I'll begin by saying that I had a quite a time deciding the genre or category to submit this. I think by the time you read to the end, you'll understand why.
There's been a "challenge" circulating for a while that was inspired by Lit's rule that entries must be at least 750 words. The challenge was submitting stories that aren't at least 750 words, but are exactly 750 words. I can't quite recall off the top of my head where it originated.
Back in my day (says this old man) word count was the number of letters, numbers, spaces, or punctuation marks typed, divided by five. Well, I suppose that was more common when certain job postings even listed minimum words per minute which I don't think is much of a thing anymore.
Nowadays, the number of words is typically any group of alphanumeric characters separated by white-space or punctuation. Most word processors, such as LibreOffice, display the current word and character count in the status bar making it easy to keep track as one writes. Hyphenated words such as cul-de-sac are counted as one in Libre as well as Microsoft Office. Others may vary. So, if you cut and paste this document into your word processor and you see a higher number, it's probably because yours counts hyphenated words as multiple words. I'm only scoring myself based on LibreOffice Writer.

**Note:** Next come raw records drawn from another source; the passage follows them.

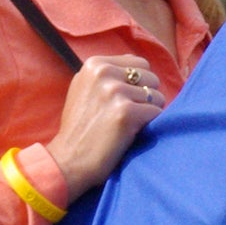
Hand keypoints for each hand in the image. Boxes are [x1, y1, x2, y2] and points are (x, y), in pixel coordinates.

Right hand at [44, 55, 163, 197]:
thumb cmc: (78, 129)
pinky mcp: (126, 112)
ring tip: (131, 126)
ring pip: (156, 96)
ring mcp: (115, 91)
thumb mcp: (84, 89)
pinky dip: (151, 125)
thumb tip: (136, 67)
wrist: (68, 160)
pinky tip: (134, 134)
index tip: (127, 101)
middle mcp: (104, 73)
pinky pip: (157, 113)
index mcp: (95, 64)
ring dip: (150, 113)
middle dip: (147, 97)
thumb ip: (106, 75)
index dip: (140, 84)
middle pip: (151, 78)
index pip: (139, 63)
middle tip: (130, 116)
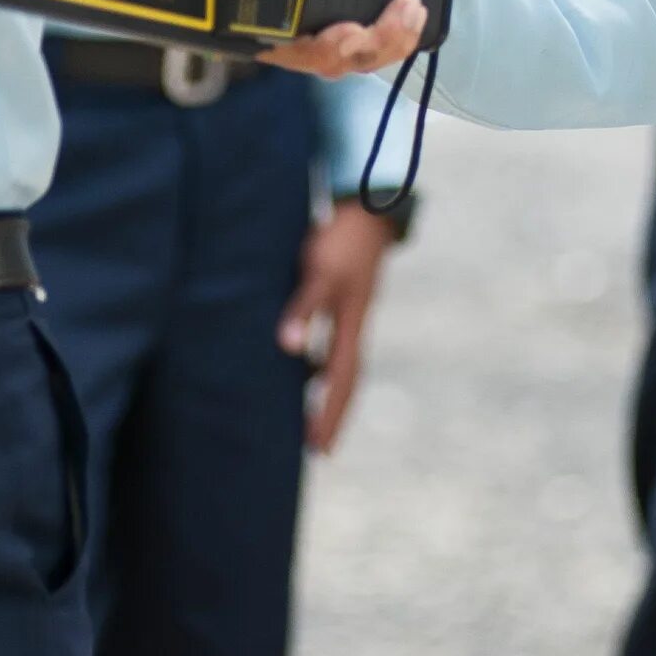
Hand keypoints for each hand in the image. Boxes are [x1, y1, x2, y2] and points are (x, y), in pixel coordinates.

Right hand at [259, 0, 429, 78]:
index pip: (254, 10)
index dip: (288, 35)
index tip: (345, 30)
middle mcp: (281, 0)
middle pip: (293, 50)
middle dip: (341, 48)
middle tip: (386, 21)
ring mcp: (309, 25)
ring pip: (327, 61)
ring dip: (375, 46)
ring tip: (412, 9)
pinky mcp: (338, 40)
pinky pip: (356, 60)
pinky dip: (389, 46)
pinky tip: (414, 19)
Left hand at [278, 201, 394, 452]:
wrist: (366, 205)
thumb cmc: (339, 240)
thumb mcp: (318, 273)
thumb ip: (303, 310)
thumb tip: (289, 349)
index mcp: (352, 327)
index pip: (341, 383)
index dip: (330, 416)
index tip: (319, 449)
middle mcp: (355, 325)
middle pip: (347, 380)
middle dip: (334, 414)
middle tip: (321, 449)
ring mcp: (352, 311)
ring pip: (342, 363)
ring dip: (328, 392)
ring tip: (310, 417)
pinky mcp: (345, 297)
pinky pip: (335, 342)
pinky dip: (321, 362)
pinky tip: (304, 366)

Now, let me make sure I am absolutely clear about something. I'm not making fun of any of the 750-word stories the authors published. It is, indeed, a fun challenge, requiring significant skill to convey a full story in such a small space and land on an exact spot. I've read at least a dozen, and many of them were outstanding and earned a five star rating from me.

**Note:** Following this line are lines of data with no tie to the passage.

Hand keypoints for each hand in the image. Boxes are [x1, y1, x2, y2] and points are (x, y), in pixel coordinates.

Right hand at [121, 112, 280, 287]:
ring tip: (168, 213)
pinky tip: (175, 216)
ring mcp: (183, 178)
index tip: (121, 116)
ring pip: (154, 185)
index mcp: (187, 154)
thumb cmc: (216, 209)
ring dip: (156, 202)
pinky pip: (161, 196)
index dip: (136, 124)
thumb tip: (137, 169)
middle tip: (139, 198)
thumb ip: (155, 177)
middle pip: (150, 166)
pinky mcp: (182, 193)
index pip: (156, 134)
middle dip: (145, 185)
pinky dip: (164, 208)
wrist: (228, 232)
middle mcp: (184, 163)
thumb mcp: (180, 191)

Sure, the spot could have been any arbitrary number. It could as well have been set at, say, 1,234, but it was clever to set it as the minimum allowable by Lit.

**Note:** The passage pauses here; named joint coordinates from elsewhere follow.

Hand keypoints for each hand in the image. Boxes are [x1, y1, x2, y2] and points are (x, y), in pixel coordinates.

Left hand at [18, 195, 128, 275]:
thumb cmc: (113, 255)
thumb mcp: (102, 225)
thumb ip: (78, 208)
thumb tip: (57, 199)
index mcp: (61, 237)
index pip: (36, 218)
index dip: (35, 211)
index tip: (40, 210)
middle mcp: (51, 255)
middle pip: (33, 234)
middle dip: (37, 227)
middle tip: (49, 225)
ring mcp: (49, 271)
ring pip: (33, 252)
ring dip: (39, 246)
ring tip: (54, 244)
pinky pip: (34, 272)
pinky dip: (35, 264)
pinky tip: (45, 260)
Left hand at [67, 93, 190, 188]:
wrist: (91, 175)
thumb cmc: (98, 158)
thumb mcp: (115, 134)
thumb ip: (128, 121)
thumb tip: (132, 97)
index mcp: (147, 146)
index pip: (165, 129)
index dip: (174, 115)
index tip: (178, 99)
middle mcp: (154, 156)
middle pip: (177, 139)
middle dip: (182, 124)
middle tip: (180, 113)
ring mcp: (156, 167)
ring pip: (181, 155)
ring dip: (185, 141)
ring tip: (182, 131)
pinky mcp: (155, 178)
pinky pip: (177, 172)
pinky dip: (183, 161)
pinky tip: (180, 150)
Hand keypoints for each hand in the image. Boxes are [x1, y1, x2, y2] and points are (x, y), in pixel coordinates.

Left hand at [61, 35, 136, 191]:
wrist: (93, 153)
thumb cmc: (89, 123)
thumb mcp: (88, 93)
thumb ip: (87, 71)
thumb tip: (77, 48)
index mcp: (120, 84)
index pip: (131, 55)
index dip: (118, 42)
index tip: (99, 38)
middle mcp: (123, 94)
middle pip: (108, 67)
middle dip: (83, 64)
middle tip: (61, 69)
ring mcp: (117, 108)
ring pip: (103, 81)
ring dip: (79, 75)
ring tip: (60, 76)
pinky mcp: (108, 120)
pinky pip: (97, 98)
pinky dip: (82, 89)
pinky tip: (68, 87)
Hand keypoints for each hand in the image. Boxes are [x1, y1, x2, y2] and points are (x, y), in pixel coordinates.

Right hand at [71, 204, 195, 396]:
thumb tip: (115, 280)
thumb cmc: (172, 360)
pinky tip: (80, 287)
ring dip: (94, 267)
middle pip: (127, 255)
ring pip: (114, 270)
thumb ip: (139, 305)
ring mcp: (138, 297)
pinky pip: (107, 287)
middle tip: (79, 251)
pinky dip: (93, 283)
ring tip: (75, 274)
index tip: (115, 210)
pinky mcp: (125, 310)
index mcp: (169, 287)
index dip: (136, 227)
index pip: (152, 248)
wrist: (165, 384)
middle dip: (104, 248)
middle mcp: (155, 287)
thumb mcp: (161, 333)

Now, anyone that's read Devo or my works knows we can both be somewhat loquacious if not downright circumlocutious. As a result, the number of our additions to the spell-check dictionary is approaching 400 words. They're real words, they simply weren't in the standard dictionary. 'Circumlocutious' was just added to it when I typed it a few words ago. Same thing with 'cul-de-sac' a few paragraphs ago. Yeah, Libre's dictionary is kinda lousy, but we're dealing with it.
The idea of writing a complete work of exactly 750 words appealed to me. So I tried. And I failed. So I tried again, failed thrice more, and shelved it. Based on the timestamps of the files, I think it's been almost a year since I last tried it out.